Ghost in the Machine [1] is a great podcast on this topic.

[1] https://play.pocketcasts.com/discover/podcast/de6ba1d0-9132-...

Only one person has been caught. It's been a long time since I bothered to look into this, but LeMond suspected at least half a dozen people, with video evidence of varying degrees of plausibility. The thermal imaging and the fallen rider with the spinning wheels were especially damning.

But if you're analyzing old races how do you get a conviction? You can't.

> with the spinning wheels were especially damning

No it wasn't. Wheels spin through crashes all the time.

And if this is the Toms Skujins case, it spins for like 3 seconds on video after the video cuts to him. It's obvious that he just had lifted his bike up and spun the pedals to see if everything was in order before biking on. And when an alternate video later was released, this was proven to be true.
the long history of cheating at the highest levels of every sport indicates that if there is not mechanical doping in cycling, it's because the mechanical technology is not as good at hiding yet as it needs to be. We are talking about human beings here.
I really, really want someone to commercialize the mechanical doping tech they've been using. Get caught and go straight please.

Give me a bike that looks like a normal bike and gives mere mortals like me an extra 5 mph (power law makes that a lot worse for pros).

That's basically already a thing. There's a big market for older riders who want a little bit of discreet assistance on their group ride.

https://www.orbea.com/us-en/ebikes/road/gain/

To my eyes, that bike obviously has a battery in the downtube. But I'm not the average person where bikes are concerned so perhaps I should have said, "a bike that would fool other bicyclists."
Assuming the pros are cheating, the professional assistance is unlikely to be of use to a regular human. At the professional level, a 1% gain could be huge, whereas a normal rider could gain far more than that by better techniques/breathing/equipment/whatever.
It’s not 1% it’s 35 watts. Which matters a lot more when you’re a rider who can only put out 200 watts.
I found that podcast terrible. At the time I knew nothing about road cycling and that podcast left me with the impression that it's a pervasive problem and a grand conspiracy. It wasn't until I spoke about this with some real road cycling enthusiasts that I realised I had been taken in by a bullshit conspiracy theory.
Impossible to use mechanical doping now with the current inspections. Has it been used before these inspections were implemented? Very likely.

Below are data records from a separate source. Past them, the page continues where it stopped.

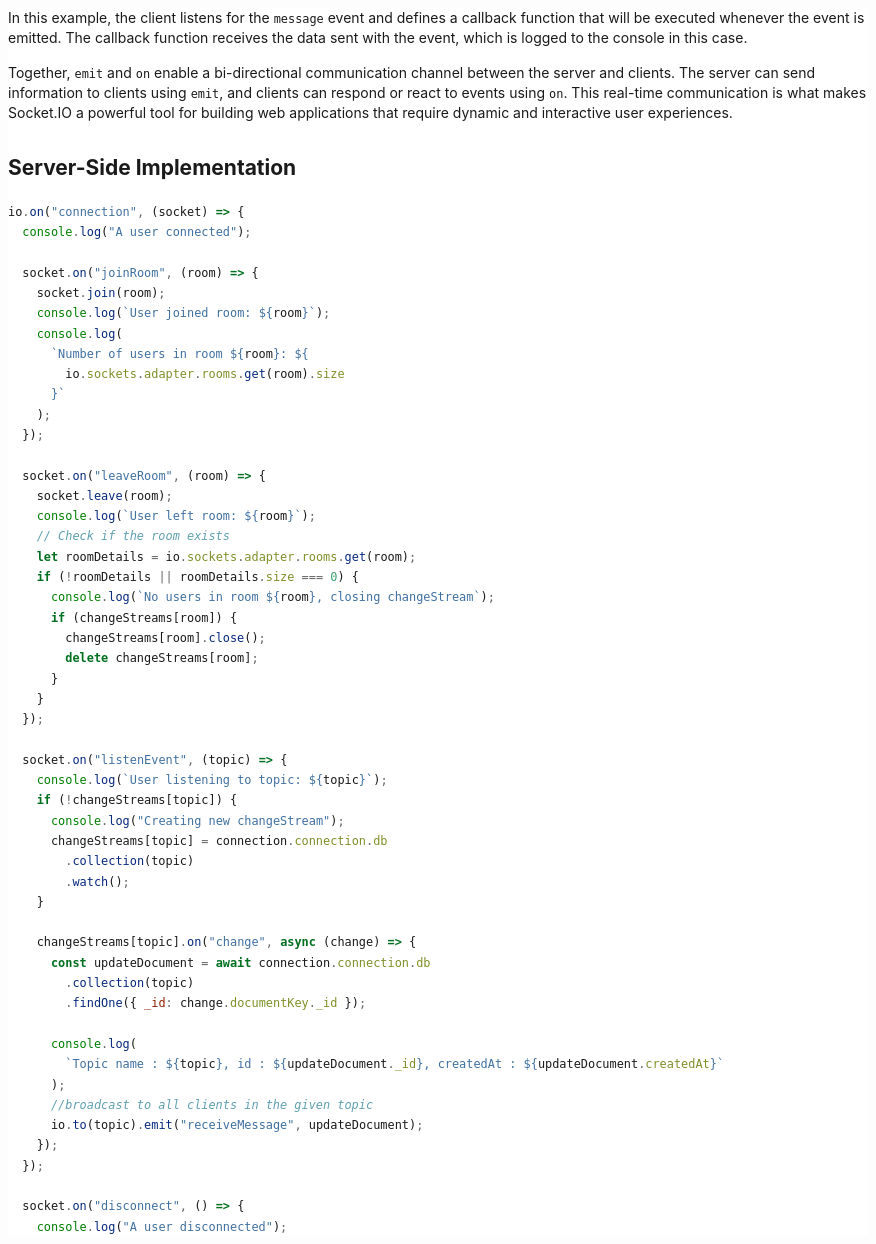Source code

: In this example, the client listens for the `message` event and defines a callback function that will be executed whenever the event is emitted. The callback function receives the data sent with the event, which is logged to the console in this case.

Together, `emit` and `on` enable a bi-directional communication channel between the server and clients. The server can send information to clients using `emit`, and clients can respond or react to events using `on`. This real-time communication is what makes Socket.IO a powerful tool for building web applications that require dynamic and interactive user experiences.

## Server-Side Implementation

```javascript
io.on("connection", (socket) => {
  console.log("A user connected");

  socket.on("joinRoom", (room) => {
    socket.join(room);
    console.log(`User joined room: ${room}`);
    console.log(
      `Number of users in room ${room}: ${
        io.sockets.adapter.rooms.get(room).size
      }`
    );
  });

  socket.on("leaveRoom", (room) => {
    socket.leave(room);
    console.log(`User left room: ${room}`);
    // Check if the room exists
    let roomDetails = io.sockets.adapter.rooms.get(room);
    if (!roomDetails || roomDetails.size === 0) {
      console.log(`No users in room ${room}, closing changeStream`);
      if (changeStreams[room]) {
        changeStreams[room].close();
        delete changeStreams[room];
      }
    }
  });

  socket.on("listenEvent", (topic) => {
    console.log(`User listening to topic: ${topic}`);
    if (!changeStreams[topic]) {
      console.log("Creating new changeStream");
      changeStreams[topic] = connection.connection.db
        .collection(topic)
        .watch();
    }

    changeStreams[topic].on("change", async (change) => {
      const updateDocument = await connection.connection.db
        .collection(topic)
        .findOne({ _id: change.documentKey._id });

      console.log(
        `Topic name : ${topic}, id : ${updateDocument._id}, createdAt : ${updateDocument.createdAt}`
      );
      //broadcast to all clients in the given topic
      io.to(topic).emit("receiveMessage", updateDocument);
    });
  });

  socket.on("disconnect", () => {
    console.log("A user disconnected");
```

An hungarian engineer developed a motor with spools in the rims and the stator in the forks. For sure at some point this offered a better risk/reward than PEDs.
Greg LeMond was one of the people calling for more scrutiny of bikes for mechanical tampering. One of the best pieces of evidence he provided were thermal cameras pointed at bikes while they were in motion. Lots of thermal blooming in places no professional bike mechanic generate a tenths that much friction.

One of the problems is that bikes can be made so light with unobtainium that there are rules in place requiring a minimum weight so that poorer teams can compete. So if you make a bike that's 10 lbs you have to stick weights into it to bring it up to spec. What else could you put in that bike besides chunks of iron pipe?

Bikes being too light and needing weight added to rich 6.8kg minimum is a tale of the past. With aero frames, disc brakes, deeper wheels and bigger cassettes most TdF bikes are way over the minimum, sometimes more than 1kg heavier.
Weight minimum has nothing to do with teams being poor, it has to do with having a safety minimum.
Really, hidden motors in the tour? That would be an interesting read.
No, not really. These motors exist, but it’s not really a thing on the Tour de France. And I only mention this race because I am not much of a devotee and don’t really follow the others, but I would expect quite a lot of noise if it were a thing in the other big races.